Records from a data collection
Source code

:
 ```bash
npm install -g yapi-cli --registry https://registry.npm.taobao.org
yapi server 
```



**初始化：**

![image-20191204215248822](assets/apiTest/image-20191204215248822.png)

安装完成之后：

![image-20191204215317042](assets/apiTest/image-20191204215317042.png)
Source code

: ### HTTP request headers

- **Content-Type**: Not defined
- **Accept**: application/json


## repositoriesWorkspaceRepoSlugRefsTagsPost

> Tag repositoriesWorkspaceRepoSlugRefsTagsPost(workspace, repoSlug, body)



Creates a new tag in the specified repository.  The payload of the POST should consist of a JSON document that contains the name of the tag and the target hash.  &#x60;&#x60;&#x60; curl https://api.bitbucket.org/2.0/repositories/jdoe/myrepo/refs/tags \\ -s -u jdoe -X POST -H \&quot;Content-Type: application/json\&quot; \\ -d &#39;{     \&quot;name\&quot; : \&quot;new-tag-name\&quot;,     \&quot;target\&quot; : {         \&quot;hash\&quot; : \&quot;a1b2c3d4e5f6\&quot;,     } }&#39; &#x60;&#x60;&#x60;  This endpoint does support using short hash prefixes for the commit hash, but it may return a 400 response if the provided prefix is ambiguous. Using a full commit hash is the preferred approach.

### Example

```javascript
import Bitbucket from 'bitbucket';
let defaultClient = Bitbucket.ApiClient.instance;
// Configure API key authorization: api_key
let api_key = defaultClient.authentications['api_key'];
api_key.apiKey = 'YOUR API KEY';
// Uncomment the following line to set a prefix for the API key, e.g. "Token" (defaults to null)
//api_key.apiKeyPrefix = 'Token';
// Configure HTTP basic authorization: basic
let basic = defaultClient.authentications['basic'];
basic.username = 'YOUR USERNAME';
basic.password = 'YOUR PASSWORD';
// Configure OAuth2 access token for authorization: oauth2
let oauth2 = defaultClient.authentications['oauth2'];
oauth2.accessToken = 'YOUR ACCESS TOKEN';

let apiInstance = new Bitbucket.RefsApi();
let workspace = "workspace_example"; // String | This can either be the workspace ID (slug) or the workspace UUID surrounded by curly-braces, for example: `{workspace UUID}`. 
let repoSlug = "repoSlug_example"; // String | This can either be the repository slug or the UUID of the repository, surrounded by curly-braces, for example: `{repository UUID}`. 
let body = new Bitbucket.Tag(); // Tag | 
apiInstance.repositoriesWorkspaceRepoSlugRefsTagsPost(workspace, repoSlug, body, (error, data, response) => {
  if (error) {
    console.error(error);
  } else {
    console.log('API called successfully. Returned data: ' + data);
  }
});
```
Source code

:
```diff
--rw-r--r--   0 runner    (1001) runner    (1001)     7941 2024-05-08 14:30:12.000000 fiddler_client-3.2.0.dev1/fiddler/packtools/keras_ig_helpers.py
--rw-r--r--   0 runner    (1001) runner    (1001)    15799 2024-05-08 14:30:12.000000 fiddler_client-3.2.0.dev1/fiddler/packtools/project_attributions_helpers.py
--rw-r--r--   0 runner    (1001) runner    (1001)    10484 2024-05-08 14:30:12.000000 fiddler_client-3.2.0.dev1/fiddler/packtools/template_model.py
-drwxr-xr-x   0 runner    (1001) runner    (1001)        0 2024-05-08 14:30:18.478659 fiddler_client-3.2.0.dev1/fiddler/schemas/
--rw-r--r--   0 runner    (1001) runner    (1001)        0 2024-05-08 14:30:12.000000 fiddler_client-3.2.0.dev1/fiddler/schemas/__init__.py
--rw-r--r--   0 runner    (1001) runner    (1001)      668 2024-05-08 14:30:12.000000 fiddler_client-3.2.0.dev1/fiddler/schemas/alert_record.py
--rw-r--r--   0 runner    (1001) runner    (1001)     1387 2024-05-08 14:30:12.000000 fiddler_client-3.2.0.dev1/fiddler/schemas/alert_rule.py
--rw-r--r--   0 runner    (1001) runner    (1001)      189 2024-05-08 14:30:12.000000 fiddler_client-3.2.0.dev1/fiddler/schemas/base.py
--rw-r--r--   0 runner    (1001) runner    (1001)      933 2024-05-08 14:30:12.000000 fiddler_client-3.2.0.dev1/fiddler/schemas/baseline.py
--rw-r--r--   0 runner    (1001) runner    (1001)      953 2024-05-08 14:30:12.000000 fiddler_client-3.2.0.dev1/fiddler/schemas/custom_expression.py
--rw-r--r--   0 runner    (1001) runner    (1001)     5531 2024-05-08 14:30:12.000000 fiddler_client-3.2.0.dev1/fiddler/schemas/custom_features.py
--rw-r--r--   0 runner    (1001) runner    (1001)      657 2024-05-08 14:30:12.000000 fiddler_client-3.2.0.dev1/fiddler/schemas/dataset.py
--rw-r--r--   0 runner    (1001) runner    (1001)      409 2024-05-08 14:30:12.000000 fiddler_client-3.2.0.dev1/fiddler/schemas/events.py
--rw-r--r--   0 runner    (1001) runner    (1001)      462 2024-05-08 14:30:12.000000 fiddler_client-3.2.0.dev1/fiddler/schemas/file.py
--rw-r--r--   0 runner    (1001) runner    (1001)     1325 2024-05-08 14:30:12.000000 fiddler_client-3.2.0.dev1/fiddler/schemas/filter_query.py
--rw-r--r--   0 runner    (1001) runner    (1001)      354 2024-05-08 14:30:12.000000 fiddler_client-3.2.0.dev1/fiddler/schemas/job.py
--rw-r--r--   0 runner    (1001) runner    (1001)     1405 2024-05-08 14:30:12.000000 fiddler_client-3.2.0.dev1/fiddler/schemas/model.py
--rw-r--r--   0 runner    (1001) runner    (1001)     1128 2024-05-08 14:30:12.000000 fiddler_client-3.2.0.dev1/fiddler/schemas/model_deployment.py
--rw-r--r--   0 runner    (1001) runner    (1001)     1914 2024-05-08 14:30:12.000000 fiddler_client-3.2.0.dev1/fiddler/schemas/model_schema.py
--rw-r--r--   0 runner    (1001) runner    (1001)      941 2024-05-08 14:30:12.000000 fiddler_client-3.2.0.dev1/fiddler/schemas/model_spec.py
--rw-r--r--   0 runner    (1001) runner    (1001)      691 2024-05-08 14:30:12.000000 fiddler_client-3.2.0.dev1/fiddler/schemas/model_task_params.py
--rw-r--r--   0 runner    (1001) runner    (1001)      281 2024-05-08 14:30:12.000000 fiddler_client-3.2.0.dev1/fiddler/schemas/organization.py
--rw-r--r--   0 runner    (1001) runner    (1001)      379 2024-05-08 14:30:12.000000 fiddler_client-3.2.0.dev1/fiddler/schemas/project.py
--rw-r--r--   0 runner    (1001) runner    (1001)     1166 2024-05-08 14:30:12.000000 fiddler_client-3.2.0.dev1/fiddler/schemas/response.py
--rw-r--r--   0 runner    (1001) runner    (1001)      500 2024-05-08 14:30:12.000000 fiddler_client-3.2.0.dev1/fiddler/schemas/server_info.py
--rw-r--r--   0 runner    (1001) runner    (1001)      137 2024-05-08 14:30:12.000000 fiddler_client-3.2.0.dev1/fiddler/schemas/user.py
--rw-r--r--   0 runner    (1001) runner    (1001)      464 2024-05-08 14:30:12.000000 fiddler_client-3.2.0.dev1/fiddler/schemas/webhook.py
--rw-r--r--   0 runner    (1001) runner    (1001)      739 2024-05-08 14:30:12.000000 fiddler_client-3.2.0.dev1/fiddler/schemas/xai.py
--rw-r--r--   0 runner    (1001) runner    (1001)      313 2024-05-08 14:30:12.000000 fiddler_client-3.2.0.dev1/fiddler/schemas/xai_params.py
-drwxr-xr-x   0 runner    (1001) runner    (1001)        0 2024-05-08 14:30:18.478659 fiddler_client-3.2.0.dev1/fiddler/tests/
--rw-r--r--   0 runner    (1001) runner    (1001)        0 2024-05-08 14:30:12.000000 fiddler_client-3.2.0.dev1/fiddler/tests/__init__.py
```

> Exercise prompt
Copy out all the lines of the records that include "String".

> Final answer
let workspace = "workspace_example"; // String | This can either be the workspace ID (slug) or the workspace UUID surrounded by curly-braces, for example: `{workspace UUID}`. 
let repoSlug = "repoSlug_example"; // String | This can either be the repository slug or the UUID of the repository, surrounded by curly-braces, for example: `{repository UUID}`. 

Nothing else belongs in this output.